::: Text block
But if the browser does not equate %7E to ~ then it is broken. Do we know
of any such broken software existing?

David.
Re: uploaded 37_tilde_ok.0.8.15.patch [ In reply to ]
>>In any case, it is guaranteed to cause users to complain and muck up
>>a browser's history file.
>
> But if the browser does not equate %7E to ~ then it is broken. Do we know
> of any such broken software existing?

Ummm, all existing versions of Mosaic and Netscape? Last time I checked,
the only software that did such canonicalization was MOMspider, the CERN
caching proxy, and Arena. Clients don't do canonicalization unless they
have to, because there exist servers which only accept invalid URLs.

From a philosophical perspective, the server should either always
treat "~" as an unsafe character or always treat it as an okay character.
::::::
::: Source material
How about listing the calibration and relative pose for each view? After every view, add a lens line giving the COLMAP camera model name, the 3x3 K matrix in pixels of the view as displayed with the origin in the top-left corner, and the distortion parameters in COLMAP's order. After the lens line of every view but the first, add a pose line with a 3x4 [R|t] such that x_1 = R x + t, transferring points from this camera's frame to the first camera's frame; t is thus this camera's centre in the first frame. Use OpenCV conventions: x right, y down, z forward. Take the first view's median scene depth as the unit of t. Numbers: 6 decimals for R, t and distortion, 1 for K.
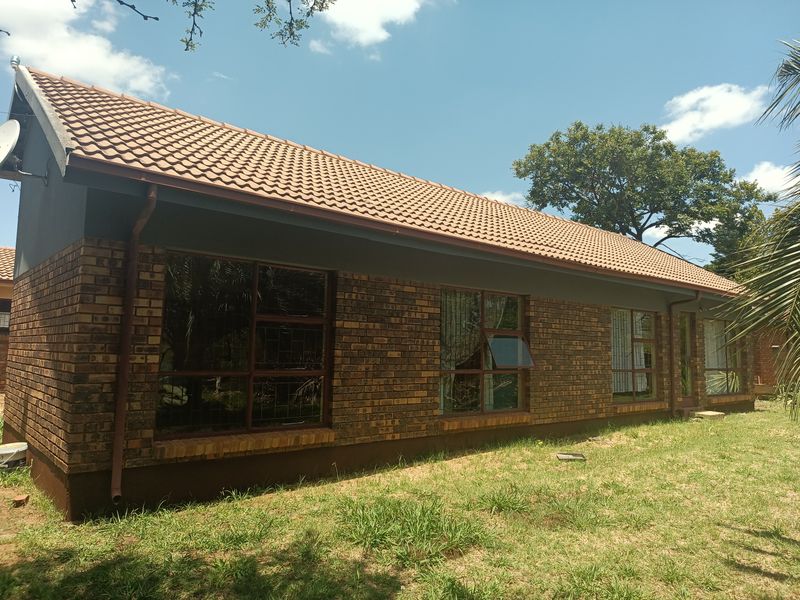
::::::
Exercise 1 —
Reproduce the passage of the discussion on tilde encoding in URLs between "Re: uploaded 37_tilde_ok.0.8.15.patch" and "browser's history file.", inclusive, word for word.
Exercise 2 —
Resume the discussion on tilde encoding in URLs, writing on from its last sentence.

Answer box 1 —
Re: uploaded 37_tilde_ok.0.8.15.patch [ In reply to ]
>>In any case, it is guaranteed to cause users to complain and muck up
>>a browser's history file.

Answer box 2 —
Since we inherited the OKness from NCSA httpd (and don't even provide
an alternative to /~user), it isn't right for the server to munge it
into /%7euser. In any case, "~" is safe on all systems except 7-bit-only
terminals located in Finland, and even there it will work unless someone
writes the URL on a napkin, carries it to another country where the same
scandinavian character is remapped to ISO-8859-1, and tries to type it
in again.

Don't you just love the rationale behind some standardization decisions?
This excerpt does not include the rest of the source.